The problem:
Please lay out the records between the lines holding "common name: Western yellow-pine" and "order: Charadriiformes", inclusive, as a two-column CSV with the columns input and output. Give one row per record, with its text in input and its answer in output, each in a single quoted field with line breaks replaced by spaces.

** begin **

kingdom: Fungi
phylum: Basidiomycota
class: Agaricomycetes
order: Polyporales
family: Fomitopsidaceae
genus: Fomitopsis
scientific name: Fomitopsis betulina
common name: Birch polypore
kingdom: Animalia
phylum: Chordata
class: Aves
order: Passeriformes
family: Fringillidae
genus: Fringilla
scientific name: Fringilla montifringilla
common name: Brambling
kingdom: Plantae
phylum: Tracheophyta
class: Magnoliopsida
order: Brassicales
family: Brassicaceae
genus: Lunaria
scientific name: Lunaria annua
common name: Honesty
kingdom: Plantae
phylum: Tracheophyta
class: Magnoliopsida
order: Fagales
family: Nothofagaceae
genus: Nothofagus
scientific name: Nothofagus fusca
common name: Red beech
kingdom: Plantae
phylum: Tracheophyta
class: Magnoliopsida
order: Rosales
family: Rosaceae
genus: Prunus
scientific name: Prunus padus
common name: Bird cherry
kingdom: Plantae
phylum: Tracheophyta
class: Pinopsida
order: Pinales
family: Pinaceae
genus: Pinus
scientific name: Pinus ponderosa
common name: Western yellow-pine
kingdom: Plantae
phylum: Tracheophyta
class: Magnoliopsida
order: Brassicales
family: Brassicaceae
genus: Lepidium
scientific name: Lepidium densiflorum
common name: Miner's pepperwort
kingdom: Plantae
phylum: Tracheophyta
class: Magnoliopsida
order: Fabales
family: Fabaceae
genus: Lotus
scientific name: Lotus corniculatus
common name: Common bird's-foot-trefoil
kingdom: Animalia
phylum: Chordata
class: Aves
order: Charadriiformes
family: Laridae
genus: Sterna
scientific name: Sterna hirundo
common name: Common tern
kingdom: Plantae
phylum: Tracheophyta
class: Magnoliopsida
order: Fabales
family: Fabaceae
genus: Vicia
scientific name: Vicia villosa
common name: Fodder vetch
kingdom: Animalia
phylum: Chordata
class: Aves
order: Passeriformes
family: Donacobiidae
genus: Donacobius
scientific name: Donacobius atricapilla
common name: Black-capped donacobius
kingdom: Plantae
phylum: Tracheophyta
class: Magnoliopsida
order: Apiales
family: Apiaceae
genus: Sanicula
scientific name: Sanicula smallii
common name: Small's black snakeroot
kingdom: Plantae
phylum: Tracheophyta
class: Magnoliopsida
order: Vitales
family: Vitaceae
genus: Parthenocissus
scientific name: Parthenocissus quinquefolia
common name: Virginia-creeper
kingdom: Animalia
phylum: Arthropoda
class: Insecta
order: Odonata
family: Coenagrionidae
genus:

** end **

Result of the task:
input,output
"common name:","Western yellow-pine"
"kingdom:","Plantae"
"phylum:","Tracheophyta"
"class:","Magnoliopsida"
"order:","Brassicales"
"family:","Brassicaceae"
"genus:","Lepidium"
"scientific name:","Lepidium densiflorum"
"common name:","Miner's pepperwort"
"kingdom:","Plantae"
"phylum:","Tracheophyta"
"class:","Magnoliopsida"
"order:","Fabales"
"family:","Fabaceae"
"genus:","Lotus"
"scientific name:","Lotus corniculatus"
"common name:","Common bird's-foot-trefoil"
"kingdom:","Animalia"
"phylum:","Chordata"
"class:","Aves"
"order:","Charadriiformes"